En Estados Unidos personajes como el escocés John Mc Tammany y diversas compañías (Munroe Organ Reed Company, Mechanical Orguinette Company…) buscan explotar comercialmente organillos e inventos que usan métodos de vacío y aspiración en lugar de los tradicionales de fuelles y lengüetas o tubos, más usuales en los productos manufacturados en Europa y, sobre todo, en Alemania.

La Celestina, Serinette, Melodía, Ariston, Manopan, Herophon, Trumpetto, Clariona, Saxophonoe, Aurephone, Silbar… nombres comerciales de artículos que, en muchos casos, inundaron los hogares y se convirtieron en objetos cotidianos y usuales a partir del año 1876 y hasta recién entrado el siglo XX.

Sus precios populares-entre dos y diez dólares-, los canales de venta empleados en su distribución (algunos se comercializaban por catálogo o correspondencia), la facilidad de manejo, la robustez de los mecanismos, la enorme oferta de soportes intercambiables con canciones y temas populares-un mercado goloso para las compañías que buscaban fidelizar al consumidor-, la autonomía y libertad de uso, y la variedad de formas y tamaños fueron decisivos para su éxito.

Los había desde ocho a veinticinco notas y los sistemas se adaptaron a instrumentos como la armónica, la trompeta, el saxofón, el acordeón, el violín, el piano o la cítara con una gran variedad también de presentaciones y acabados (mueble, bureau, caja de música, pianola, madera, baquelita, hojalata…).
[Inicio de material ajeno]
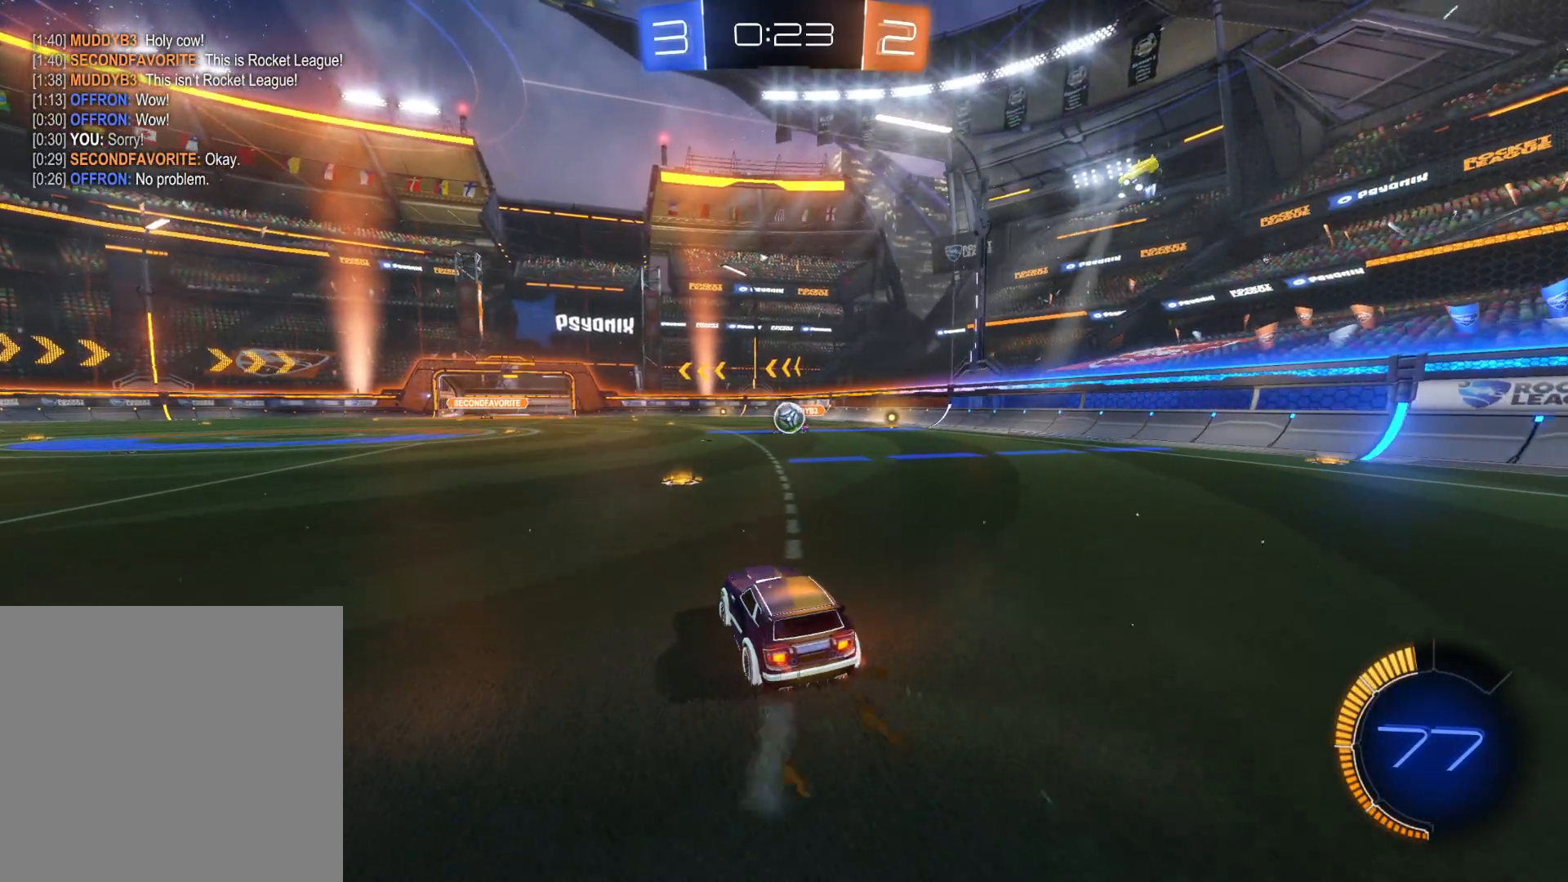
{"buttons": ["CROSS", "R2"], "left_stick": "up", "right_stick": "center", "events": [[83, "CIRCLE", "down"], [266, "left_stick", "right"], [433, "CIRCLE", "up"], [466, "left_stick", "up"], [500, "CROSS", "down"]]}
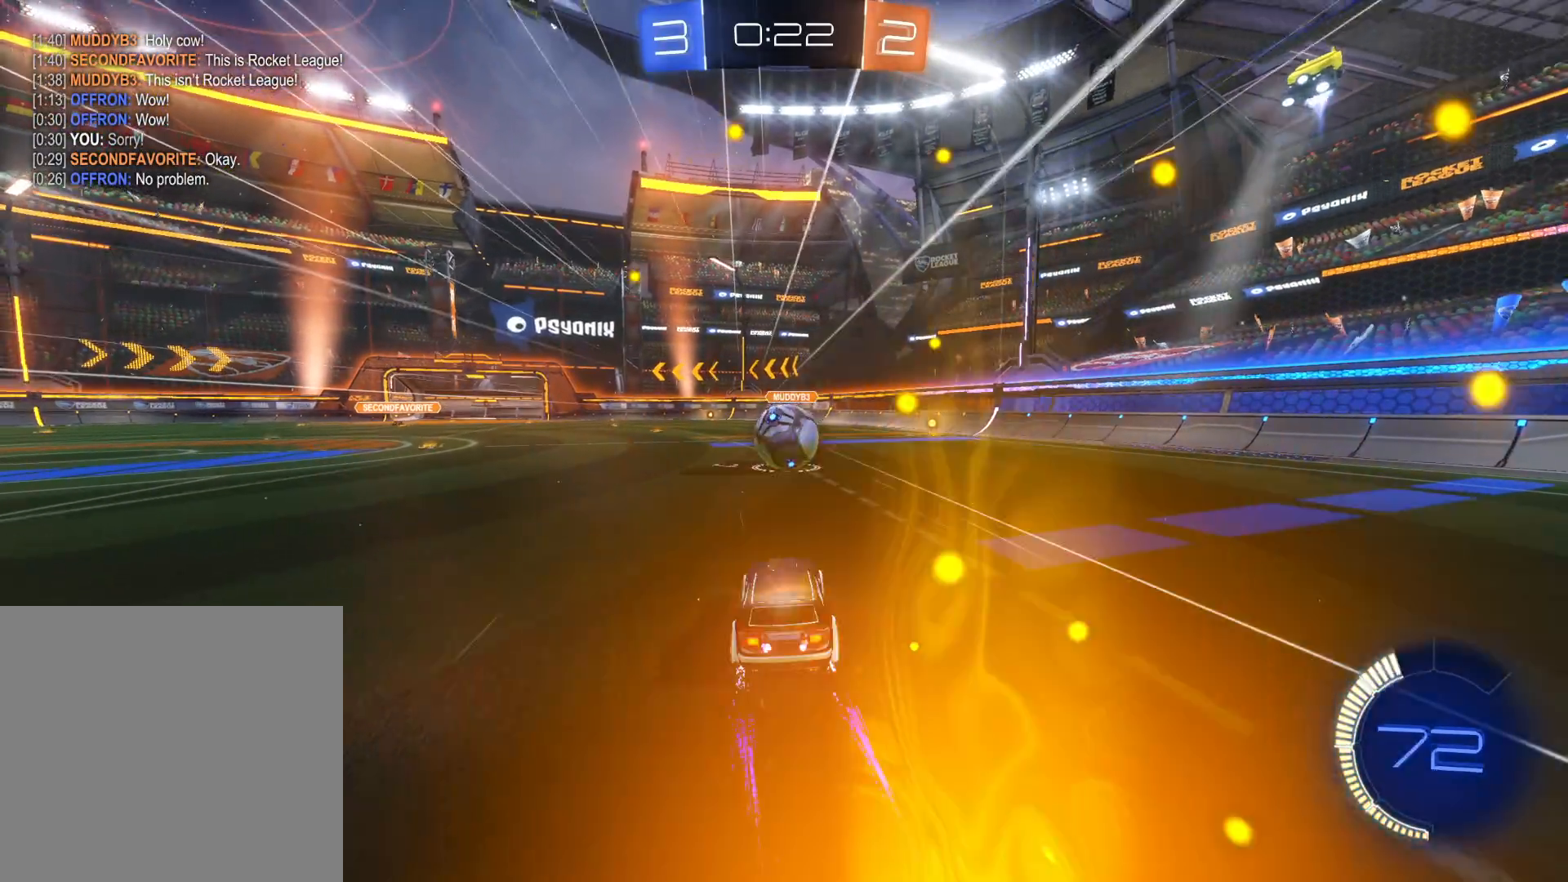
{"buttons": ["R2"], "left_stick": "up-left", "right_stick": "center", "events": [[50, "CIRCLE", "down"], [100, "left_stick", "up-left"], [133, "CIRCLE", "up"], [133, "CROSS", "up"], [183, "CIRCLE", "down"], [183, "CROSS", "down"], [266, "CIRCLE", "up"], [266, "CROSS", "up"], [316, "CIRCLE", "down"], [350, "CROSS", "down"], [450, "CROSS", "up"], [466, "CIRCLE", "up"]]}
La seducción del fonógrafo y la irrupción del gramófono los fueron relegando del mercado hasta provocar su definitiva desaparición en la década de los treinta.

El último de su estirpe fue la Rolmonica, el pianista de bolsillo, una armónica mecanizada compacta-quizás la organette conocida de menor tamaño- que reproduce canciones patronadas en cilindros de papel.

El instrumento de viento fue patentado por primera vez en 1925 aunque no será hasta 1928 cuando, tras ser perfeccionado, el diseño de Joseph Le Roy Banks entre en producción en la ciudad de Baltimore a cargo de la empresa Rolmonica Music Company.

Se vendía con varios rollos, los había de multitud de temas musicales como Home, Sweet Home, O’Sol Mio o Chiquita, y tuvo una aceptación comercial buena pero de vida limitada debido al crash financiero y a otros factores ya comentados.

La pieza que se observa en las fotos tiene el frontal realizado en baquelita de color granate y lleva la parte posterior rematada en hojalata del mismo tono mientras que el resto de elementos están acabados en metal plateado y madera.

En el interior oculta un mecanismo con dos rodillos sobre los que circula un rollo de papel agujereado cuyos orificios fijan las notas musicales.

El cilindro central metálico es una armónica de doce acordes diseñada para emitir un sonido monocorde cuando pasa aire por la boquilla elevada ubicada en el anverso y plasmar las variaciones gracias al patrón grabado en la celulosa que avanza y retrocede con las dos manivelas laterales.

El artículo, que mide 13,5 centímetros de largo por 8,7 de ancho y 6 de alto, se identifica como Player Harmonica y permite interpretar cualquier tema con la soltura de un especialista y sin necesidad de tomar aire.

 

Es un curioso aparato que, sin llegar a las cotas tecnológicas de sus mayores, mantiene intacto su atractivo y, hoy en día, se ha convertido en claro objeto de coleccionismo para los amantes de los instrumentos musicales mecanizados.